WORK ORDER —
Return every line of the entries that includes the word "lines".

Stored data
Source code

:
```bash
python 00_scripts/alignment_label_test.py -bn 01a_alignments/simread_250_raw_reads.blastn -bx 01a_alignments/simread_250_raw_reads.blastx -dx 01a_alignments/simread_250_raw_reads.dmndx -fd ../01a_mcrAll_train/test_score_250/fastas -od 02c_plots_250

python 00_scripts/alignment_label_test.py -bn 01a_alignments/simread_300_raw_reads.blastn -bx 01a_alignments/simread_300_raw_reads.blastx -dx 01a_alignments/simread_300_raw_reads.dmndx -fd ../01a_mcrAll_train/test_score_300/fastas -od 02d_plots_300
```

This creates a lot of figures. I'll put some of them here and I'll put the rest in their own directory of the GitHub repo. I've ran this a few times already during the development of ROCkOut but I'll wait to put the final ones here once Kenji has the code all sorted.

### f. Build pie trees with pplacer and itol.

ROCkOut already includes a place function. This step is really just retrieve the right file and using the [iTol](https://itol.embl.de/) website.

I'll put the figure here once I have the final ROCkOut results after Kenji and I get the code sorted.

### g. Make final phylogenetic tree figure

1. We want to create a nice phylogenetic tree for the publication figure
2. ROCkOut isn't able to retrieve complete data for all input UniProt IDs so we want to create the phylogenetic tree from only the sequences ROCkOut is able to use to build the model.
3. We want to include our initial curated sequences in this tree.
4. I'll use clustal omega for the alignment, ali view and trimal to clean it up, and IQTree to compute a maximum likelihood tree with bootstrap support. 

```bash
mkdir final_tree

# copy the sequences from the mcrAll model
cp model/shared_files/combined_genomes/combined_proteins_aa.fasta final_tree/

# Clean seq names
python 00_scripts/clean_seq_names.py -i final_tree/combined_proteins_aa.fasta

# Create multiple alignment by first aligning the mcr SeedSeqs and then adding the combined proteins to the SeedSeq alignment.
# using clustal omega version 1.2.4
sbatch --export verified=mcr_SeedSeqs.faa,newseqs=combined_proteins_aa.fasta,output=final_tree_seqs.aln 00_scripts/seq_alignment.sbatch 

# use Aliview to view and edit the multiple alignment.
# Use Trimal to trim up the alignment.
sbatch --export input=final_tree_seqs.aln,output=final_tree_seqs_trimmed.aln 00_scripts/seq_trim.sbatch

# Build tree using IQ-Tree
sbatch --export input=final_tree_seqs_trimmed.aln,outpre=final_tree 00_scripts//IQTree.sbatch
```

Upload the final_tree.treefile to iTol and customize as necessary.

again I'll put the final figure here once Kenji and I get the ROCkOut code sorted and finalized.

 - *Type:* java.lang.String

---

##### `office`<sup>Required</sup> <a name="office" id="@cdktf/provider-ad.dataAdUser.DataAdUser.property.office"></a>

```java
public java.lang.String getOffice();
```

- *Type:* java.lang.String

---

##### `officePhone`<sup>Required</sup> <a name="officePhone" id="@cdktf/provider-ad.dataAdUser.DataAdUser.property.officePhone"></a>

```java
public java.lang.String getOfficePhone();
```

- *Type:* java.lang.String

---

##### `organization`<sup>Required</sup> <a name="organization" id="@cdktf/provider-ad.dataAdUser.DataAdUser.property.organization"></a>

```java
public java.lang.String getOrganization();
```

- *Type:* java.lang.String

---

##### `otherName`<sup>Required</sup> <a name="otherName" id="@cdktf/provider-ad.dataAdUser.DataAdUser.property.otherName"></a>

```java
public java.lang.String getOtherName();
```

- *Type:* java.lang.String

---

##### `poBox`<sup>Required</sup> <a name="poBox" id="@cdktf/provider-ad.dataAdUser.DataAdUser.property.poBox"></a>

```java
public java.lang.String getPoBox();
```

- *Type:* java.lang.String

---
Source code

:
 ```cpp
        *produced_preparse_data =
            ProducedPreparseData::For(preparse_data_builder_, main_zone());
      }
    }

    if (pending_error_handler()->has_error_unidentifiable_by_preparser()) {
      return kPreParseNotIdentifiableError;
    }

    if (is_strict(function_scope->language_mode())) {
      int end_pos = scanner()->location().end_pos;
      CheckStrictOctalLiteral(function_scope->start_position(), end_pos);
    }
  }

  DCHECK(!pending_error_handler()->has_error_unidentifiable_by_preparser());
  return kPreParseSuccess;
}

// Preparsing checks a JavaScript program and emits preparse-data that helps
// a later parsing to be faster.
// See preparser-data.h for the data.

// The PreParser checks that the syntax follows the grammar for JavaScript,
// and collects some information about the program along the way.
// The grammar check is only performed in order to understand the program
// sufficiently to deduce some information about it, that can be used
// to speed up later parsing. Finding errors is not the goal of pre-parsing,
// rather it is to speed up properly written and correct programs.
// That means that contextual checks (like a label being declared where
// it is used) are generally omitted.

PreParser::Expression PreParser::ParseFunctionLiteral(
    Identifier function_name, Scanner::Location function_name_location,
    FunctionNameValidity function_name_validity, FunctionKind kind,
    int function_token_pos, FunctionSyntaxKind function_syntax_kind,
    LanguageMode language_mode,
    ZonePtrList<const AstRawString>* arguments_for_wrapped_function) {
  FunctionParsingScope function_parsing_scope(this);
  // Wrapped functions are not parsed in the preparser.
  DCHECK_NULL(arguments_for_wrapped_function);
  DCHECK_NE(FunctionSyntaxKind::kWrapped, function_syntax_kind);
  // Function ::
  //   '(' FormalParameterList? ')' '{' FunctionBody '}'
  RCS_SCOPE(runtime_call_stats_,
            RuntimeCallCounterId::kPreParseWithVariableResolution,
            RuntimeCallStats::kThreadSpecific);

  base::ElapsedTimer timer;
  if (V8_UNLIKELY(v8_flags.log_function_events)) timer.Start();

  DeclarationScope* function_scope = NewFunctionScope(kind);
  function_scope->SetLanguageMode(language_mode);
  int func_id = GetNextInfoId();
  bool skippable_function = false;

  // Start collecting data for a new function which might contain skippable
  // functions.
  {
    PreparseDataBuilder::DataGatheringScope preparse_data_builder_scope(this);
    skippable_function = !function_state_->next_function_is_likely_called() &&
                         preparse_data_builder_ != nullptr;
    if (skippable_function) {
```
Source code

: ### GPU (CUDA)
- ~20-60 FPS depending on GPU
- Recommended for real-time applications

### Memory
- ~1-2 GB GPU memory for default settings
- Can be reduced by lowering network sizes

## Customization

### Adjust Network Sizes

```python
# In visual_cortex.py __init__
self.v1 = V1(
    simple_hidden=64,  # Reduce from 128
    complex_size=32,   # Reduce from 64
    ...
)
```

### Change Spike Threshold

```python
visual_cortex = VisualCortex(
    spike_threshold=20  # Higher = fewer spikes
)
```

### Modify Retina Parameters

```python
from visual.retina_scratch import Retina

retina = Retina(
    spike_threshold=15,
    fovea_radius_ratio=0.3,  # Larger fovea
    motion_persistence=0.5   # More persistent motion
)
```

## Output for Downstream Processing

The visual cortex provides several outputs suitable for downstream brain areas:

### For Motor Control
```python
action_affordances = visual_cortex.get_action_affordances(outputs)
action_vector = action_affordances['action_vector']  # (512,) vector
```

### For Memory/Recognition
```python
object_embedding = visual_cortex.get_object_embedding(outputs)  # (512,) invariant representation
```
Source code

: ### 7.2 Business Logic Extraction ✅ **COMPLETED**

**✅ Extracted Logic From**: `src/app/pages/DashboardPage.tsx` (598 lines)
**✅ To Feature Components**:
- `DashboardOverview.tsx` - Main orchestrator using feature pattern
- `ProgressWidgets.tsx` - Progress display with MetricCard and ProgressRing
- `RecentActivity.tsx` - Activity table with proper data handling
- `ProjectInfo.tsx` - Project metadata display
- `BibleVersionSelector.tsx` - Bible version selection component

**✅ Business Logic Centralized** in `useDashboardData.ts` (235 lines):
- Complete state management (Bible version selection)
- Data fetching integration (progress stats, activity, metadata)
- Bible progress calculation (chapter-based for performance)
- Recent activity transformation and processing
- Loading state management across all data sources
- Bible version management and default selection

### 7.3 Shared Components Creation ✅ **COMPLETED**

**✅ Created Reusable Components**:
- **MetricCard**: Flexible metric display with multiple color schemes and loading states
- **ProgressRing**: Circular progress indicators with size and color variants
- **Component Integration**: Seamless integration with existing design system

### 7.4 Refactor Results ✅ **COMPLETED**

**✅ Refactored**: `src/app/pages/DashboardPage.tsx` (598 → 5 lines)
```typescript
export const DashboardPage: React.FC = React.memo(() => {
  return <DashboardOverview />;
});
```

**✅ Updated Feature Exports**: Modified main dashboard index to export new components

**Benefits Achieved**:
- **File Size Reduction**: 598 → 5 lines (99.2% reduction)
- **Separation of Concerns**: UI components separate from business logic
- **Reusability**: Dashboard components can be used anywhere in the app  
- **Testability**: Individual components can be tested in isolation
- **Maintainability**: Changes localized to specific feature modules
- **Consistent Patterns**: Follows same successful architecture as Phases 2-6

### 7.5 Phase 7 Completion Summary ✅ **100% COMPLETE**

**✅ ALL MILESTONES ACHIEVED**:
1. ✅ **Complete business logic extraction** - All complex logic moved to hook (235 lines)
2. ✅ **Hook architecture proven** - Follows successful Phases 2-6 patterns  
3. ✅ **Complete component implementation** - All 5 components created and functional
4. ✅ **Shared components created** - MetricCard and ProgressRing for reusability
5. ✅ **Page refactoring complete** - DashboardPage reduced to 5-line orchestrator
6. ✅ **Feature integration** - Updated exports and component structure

SOLUTION TO THIS PROBLEM —
**✅ Extracted Logic From**: `src/app/pages/DashboardPage.tsx` (598 lines)
**✅ Business Logic Centralized** in `useDashboardData.ts` (235 lines):
**✅ Refactored**: `src/app/pages/DashboardPage.tsx` (598 → 5 lines)
- **File Size Reduction**: 598 → 5 lines (99.2% reduction)
1. ✅ **Complete business logic extraction** - All complex logic moved to hook (235 lines)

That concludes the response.